§ Exercise description: Rewrite all of the following material, replacing every occurrence of "locality" with "place" and leaving everything else unchanged.

§ Records provided:
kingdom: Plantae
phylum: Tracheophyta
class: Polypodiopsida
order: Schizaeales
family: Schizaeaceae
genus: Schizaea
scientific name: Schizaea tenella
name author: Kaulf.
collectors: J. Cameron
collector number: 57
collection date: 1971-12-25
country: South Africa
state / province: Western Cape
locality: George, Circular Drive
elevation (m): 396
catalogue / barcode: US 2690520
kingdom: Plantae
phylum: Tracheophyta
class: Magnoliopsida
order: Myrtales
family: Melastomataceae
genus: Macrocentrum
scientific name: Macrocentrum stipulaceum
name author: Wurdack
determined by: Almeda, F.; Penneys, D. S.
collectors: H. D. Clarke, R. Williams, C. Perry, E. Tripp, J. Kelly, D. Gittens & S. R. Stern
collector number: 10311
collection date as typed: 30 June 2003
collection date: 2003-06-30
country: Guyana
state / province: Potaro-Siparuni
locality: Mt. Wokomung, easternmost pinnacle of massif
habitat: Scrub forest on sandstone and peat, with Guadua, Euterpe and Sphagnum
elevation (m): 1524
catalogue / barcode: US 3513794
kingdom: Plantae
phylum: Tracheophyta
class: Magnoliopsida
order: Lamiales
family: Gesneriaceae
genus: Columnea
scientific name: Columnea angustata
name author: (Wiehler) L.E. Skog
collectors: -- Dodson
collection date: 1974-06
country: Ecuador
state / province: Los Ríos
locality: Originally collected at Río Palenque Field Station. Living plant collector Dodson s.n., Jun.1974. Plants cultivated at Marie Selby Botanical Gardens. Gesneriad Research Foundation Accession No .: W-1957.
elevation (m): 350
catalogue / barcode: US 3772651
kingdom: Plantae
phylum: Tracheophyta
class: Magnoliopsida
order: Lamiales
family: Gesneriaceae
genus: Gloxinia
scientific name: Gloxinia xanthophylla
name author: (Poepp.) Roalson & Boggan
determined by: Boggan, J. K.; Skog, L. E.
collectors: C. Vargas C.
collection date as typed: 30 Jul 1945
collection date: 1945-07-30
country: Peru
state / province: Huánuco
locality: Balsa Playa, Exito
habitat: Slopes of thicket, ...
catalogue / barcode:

§ Output of the exercise:
kingdom: Plantae
phylum: Tracheophyta
class: Polypodiopsida
order: Schizaeales
family: Schizaeaceae
genus: Schizaea
scientific name: Schizaea tenella
name author: Kaulf.
collectors: J. Cameron
collector number: 57
collection date: 1971-12-25
country: South Africa
state / province: Western Cape
place: George, Circular Drive
elevation (m): 396
catalogue / barcode: US 2690520
kingdom: Plantae
phylum: Tracheophyta
class: Magnoliopsida
order: Myrtales
family: Melastomataceae
genus: Macrocentrum
scientific name: Macrocentrum stipulaceum
name author: Wurdack
determined by: Almeda, F.; Penneys, D. S.
collectors: H. D. Clarke, R. Williams, C. Perry, E. Tripp, J. Kelly, D. Gittens & S. R. Stern
collector number: 10311
collection date as typed: 30 June 2003
collection date: 2003-06-30
country: Guyana
state / province: Potaro-Siparuni
place: Mt. Wokomung, easternmost pinnacle of massif
habitat: Scrub forest on sandstone and peat, with Guadua, Euterpe and Sphagnum
elevation (m): 1524
catalogue / barcode: US 3513794
kingdom: Plantae
phylum: Tracheophyta
class: Magnoliopsida
order: Lamiales
family: Gesneriaceae
genus: Columnea
scientific name: Columnea angustata
name author: (Wiehler) L.E. Skog
collectors: -- Dodson
collection date: 1974-06
country: Ecuador
state / province: Los Ríos
place: Originally collected at Río Palenque Field Station. Living plant collector Dodson s.n., Jun.1974. Plants cultivated at Marie Selby Botanical Gardens. Gesneriad Research Foundation Accession No .: W-1957.
elevation (m): 350
catalogue / barcode: US 3772651
kingdom: Plantae
phylum: Tracheophyta
class: Magnoliopsida
order: Lamiales
family: Gesneriaceae
genus: Gloxinia
scientific name: Gloxinia xanthophylla
name author: (Poepp.) Roalson & Boggan
determined by: Boggan, J. K.; Skog, L. E.
collectors: C. Vargas C.
collection date as typed: 30 Jul 1945
collection date: 1945-07-30
country: Peru
state / province: Huánuco
place: Balsa Playa, Exito
habitat: Slopes of thicket, ...
catalogue / barcode:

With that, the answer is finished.